In 1996 HP released OmniBack II 2.0 and merged OmniBack II and OmniBack/Turbo into a single product, although it was still impossible to create a single job which would contain a database and a file system backup. It was offered for $3,800. A Windows NT port was released with version 2.3. Version 2.55 was released in 1997 and included support for HP-UX and IBM AIX.

With version 5.0, the OmniBack name was dropped.

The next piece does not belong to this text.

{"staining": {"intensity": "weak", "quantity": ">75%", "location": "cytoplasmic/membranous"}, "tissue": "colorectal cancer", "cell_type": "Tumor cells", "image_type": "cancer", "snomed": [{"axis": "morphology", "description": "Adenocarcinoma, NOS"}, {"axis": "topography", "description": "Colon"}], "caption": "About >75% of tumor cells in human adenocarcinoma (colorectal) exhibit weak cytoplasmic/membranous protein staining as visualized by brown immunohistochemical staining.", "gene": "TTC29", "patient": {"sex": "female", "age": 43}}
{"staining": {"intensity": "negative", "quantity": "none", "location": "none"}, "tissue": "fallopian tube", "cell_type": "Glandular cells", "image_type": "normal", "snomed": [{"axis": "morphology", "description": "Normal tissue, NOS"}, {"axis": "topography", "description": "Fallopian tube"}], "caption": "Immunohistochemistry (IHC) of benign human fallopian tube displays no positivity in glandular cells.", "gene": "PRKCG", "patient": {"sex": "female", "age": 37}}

Since then, the product has been called HP Openview Storage Data Protector and HP StorageWorks Data Protector, or commonly just HP Data Protector.

HP announced the release of HP Data Protector 9.0 (as a part of its Adaptive Backup & Recovery initiative) in May 2014. It was released in July 2014 along with two companion products: HP Data Protector Management Pack and HP Backup Navigator.

Micro Focus acquired HPE Software in 2017, and was renamed Micro Focus Data Protector.
In 2022 a family member called Data Protector for Cloud Workloads (DP4CW) was added to the Suite addressing protection
of cloud native applications like M365 but also various hypervisors like OpenShift, KVM, Nutanix, ProxMox and Kubernetes.

OpenText acquired Micro Focus in 2023, and was renamed OpenText Data Protector.
With DP Version 25.4 (an LTS release) additional security features and usability improvements plus enhancements for the built in deduplication technology as well as new native SAP HANA integration were added.

Today's version of Data Protector provides full backwards compatibility with its predecessors.